Written by Todd Merer — A debut thriller that shines a light into a particularly dark corner of the legal world, The Extraditionist is the story of a talented lawyer who’s made his comfortable living representing the leaders of drug cartels at risk of being extradited to the United States. According to the cover copy, author Todd Merer is a specialist in defending high-ranking cartel chief in real life. “He gained acquittals in more than 150 trials,” it crows. This seems a dubious business and, as a result, you may have trouble warming up to the book’s protagonist, a first-person narrator who may be no more than the author’s alter-ego.
Narrator Benn Bluestone lost his wife over his morally questionable and undoubtedly high risk choice of clients. He just needs to make one final big score before he’s ready to retire. He’ll cash in the frequent flier miles accumulated in travel to Miami, Panama City, and Colombia, and live quietly. So he says. It’s clear he gets a rush from the dangerous situations he negotiates, as different cartel leaders betray each other. Which side will Bluestone end up on?
When three potentially lucrative clients send out feelers he whips into action. First, a Bogotá lawyer who generally referred cartel clients to certain Cuban lawyers in Miami wants Bluestone to meet a probable fugitive, which would net Bluestone a hefty fee for negotiating the surrender, and another one afterward. The $50,000 he receives as travel money suggests the payoff for this work will be hefty.
Second, Bluestone’s friend Foto invites him to Panama City for serious work – helping clients trade information about drug deals, players, and pipelines that the government wants for minimal jail time. Third, a Colombian lawyer colleague named Paz (‘peace’ in English, ironically) summons him to Colombia because he had a case for him. Ultimately, these three plot lines become entangled like the jungle paths our anti-hero follows on his travels.
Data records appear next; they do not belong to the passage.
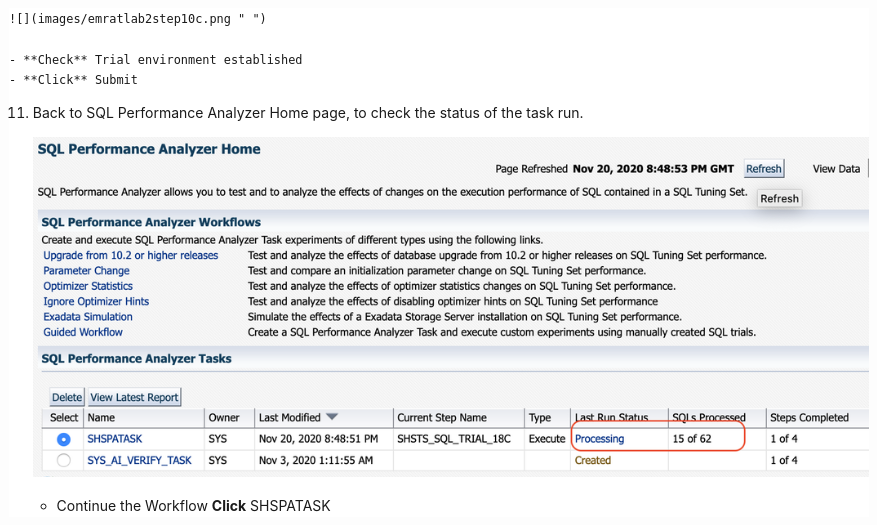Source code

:     ![](images/emratlab2step10c.png " ")

    - **Check** Trial environment established
    - **Click** Submit

11. Back to SQL Performance Analyzer Home page, to check the status of the task run.

    ![](images/emratlab2step11a.png " ")

    - Continue the Workflow **Click** SHSPATASK
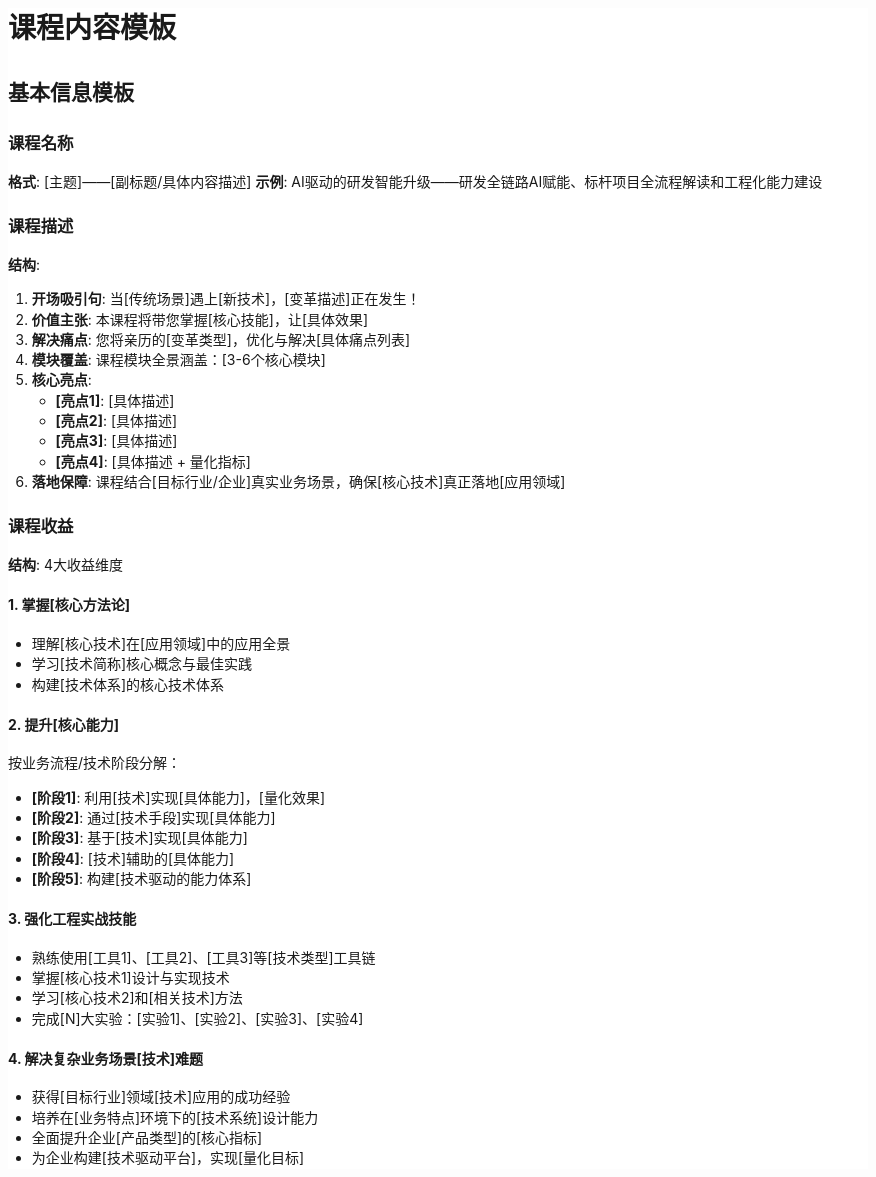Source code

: # 课程内容模板

## 基本信息模板

### 课程名称
**格式**: [主题]——[副标题/具体内容描述]
**示例**: AI驱动的研发智能升级——研发全链路AI赋能、标杆项目全流程解读和工程化能力建设

### 课程描述
**结构**:
1. **开场吸引句**: 当[传统场景]遇上[新技术]，[变革描述]正在发生！
2. **价值主张**: 本课程将带您掌握[核心技能]，让[具体效果]
3. **解决痛点**: 您将亲历的[变革类型]，优化与解决[具体痛点列表]
4. **模块覆盖**: 课程模块全景涵盖：[3-6个核心模块]
5. **核心亮点**: 
   - **[亮点1]**: [具体描述]
   - **[亮点2]**: [具体描述]
   - **[亮点3]**: [具体描述]
   - **[亮点4]**: [具体描述 + 量化指标]
6. **落地保障**: 课程结合[目标行业/企业]真实业务场景，确保[核心技术]真正落地[应用领域]

### 课程收益
**结构**: 4大收益维度

#### 1. 掌握[核心方法论]
- 理解[核心技术]在[应用领域]中的应用全景
- 学习[技术简称]核心概念与最佳实践
- 构建[技术体系]的核心技术体系

#### 2. 提升[核心能力]
按业务流程/技术阶段分解：
- **[阶段1]**: 利用[技术]实现[具体能力]，[量化效果]
- **[阶段2]**: 通过[技术手段]实现[具体能力]
- **[阶段3]**: 基于[技术]实现[具体能力]
- **[阶段4]**: [技术]辅助的[具体能力]
- **[阶段5]**: 构建[技术驱动的能力体系]

#### 3. 强化工程实战技能
- 熟练使用[工具1]、[工具2]、[工具3]等[技术类型]工具链
- 掌握[核心技术1]设计与实现技术
- 学习[核心技术2]和[相关技术]方法
- 完成[N]大实验：[实验1]、[实验2]、[实验3]、[实验4]

#### 4. 解决复杂业务场景[技术]难题
- 获得[目标行业]领域[技术]应用的成功经验
- 培养在[业务特点]环境下的[技术系统]设计能力
- 全面提升企业[产品类型]的[核心指标]
- 为企业构建[技术驱动平台]，实现[量化目标]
Bluestone knows little about any of these potential clients, except that they are all dangerous men supported by large, trigger-happy criminal gangs. Nevertheless, Bluestone is all in, hoping for that big score. There’s a possibility that one of the three is the elusive Sombra, a mysterious drug lord living high in the Andes among the Logui people. They believe Sombra will be their saviour, uniting the Indians against the Spanish. He pays no bribes and extorts no officials. Bluestone is skeptical. “In my experience, tales of the moral principles of drug legendaries are bullshit. On the opposite end of the spectrum, stories of their violence are underestimated.”
Bluestone’s attitudes toward women are established early, as he engages in a one-night stand, and explains how his relationship with his wife fell victim to his association with despicable characters. Not to mention, “I wasn’t a one-woman man.”
Throughout the story, Bluestone’s friends and confidants and fixers and what-have-you are murdered by one cartel or the other – and you may have difficulty keeping them straight – yet Bluestone soldiers on, seemingly unaffected by the death and destruction that follows in this wake. Only the loss of one of his first drug lord clients, who was murdered along with his entire family and all of his associates, seems to haunt him. Over the course of the narrative, he develops a theory about who Sombra is (one I did not share), and you may figure out rather quickly the true identify of a couple of key characters.
A lot of money sloshes around. Bluestone receives substantial cash deposits to his bank account from the bad guys, which seems implausible. We learn that Bluestone is under investigation, and with banks required to report any deposit over $10,000, how are multi-millions able to pass under the radar?
The huge amounts of cash – most probably realistic in drug cartel terms – the casual way in which they are handled, the wholesale murder, and the moral position of a man who would attempt to obtain for drug traffickers the lightest possible sentences exposed a moral vacuum at the heart of this novel that makes it difficult to care about the protagonist or his supposedly clever doings. It’s quite a contrast to the perspective on the destructive wake of the cartels (in Mexico this time) of Don Winslow’s excellent The Cartel.